Instructions to follow: Can you convert every line from the one containing "music = \new StaffGroup <<" through the end of the rows, both ends included, into a numbered list with the blank lines left out?

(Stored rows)
★ ★ ★ ★ ★ ★ ★

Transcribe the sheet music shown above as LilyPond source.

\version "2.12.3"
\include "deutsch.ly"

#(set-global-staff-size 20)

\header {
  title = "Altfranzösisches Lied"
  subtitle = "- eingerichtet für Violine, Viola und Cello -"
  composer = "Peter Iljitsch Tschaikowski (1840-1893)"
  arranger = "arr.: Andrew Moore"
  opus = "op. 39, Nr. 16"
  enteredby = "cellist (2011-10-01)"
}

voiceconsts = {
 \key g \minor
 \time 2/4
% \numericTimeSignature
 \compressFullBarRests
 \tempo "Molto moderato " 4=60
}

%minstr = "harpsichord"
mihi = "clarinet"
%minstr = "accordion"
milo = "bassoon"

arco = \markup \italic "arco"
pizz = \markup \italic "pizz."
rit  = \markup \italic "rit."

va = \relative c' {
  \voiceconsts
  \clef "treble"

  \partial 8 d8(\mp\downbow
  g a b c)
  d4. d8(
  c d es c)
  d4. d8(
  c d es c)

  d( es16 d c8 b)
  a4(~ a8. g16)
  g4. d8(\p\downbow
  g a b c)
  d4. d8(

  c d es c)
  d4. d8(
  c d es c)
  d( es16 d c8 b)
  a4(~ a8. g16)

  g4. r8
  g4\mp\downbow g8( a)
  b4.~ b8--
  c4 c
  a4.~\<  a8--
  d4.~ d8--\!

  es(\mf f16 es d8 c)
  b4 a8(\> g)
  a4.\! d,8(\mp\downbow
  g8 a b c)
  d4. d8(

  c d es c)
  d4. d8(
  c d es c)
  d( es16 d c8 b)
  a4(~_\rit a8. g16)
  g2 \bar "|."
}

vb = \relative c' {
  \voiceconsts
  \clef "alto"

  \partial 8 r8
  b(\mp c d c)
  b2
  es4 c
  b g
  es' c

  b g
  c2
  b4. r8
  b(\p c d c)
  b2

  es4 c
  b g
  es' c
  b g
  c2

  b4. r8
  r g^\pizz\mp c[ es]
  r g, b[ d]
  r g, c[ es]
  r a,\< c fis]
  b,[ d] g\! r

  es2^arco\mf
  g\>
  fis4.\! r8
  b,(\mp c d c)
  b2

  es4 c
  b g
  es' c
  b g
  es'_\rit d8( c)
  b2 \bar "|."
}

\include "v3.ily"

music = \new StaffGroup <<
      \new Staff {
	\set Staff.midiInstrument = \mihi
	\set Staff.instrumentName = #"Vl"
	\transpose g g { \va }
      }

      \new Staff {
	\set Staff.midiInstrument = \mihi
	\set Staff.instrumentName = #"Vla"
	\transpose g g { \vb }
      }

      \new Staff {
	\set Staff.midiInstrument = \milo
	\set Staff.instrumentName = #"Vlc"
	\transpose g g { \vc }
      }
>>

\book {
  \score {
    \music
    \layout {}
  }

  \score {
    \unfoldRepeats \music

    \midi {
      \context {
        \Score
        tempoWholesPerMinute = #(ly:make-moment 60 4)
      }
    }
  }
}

★ ★ ★ ★ ★ ★ ★

Result below:
1. music = \new StaffGroup <<
2.       \new Staff {
3. 	\set Staff.midiInstrument = \mihi
4. 	\set Staff.instrumentName = #"Vl"
5. 	\transpose g g { \va }
6.       }
7.       \new Staff {
8. 	\set Staff.midiInstrument = \mihi
9. 	\set Staff.instrumentName = #"Vla"
10. 	\transpose g g { \vb }
11.       }
12.       \new Staff {
13. 	\set Staff.midiInstrument = \milo
14. 	\set Staff.instrumentName = #"Vlc"
15. 	\transpose g g { \vc }
16.       }
17. >>
18. \book {
19.   \score {
20.     \music
21.     \layout {}
22.   }
23.   \score {
24.     \unfoldRepeats \music
25.     \midi {
26.       \context {
27.         \Score
28.         tempoWholesPerMinute = #(ly:make-moment 60 4)
29.       }
30.     }
31.   }
32. }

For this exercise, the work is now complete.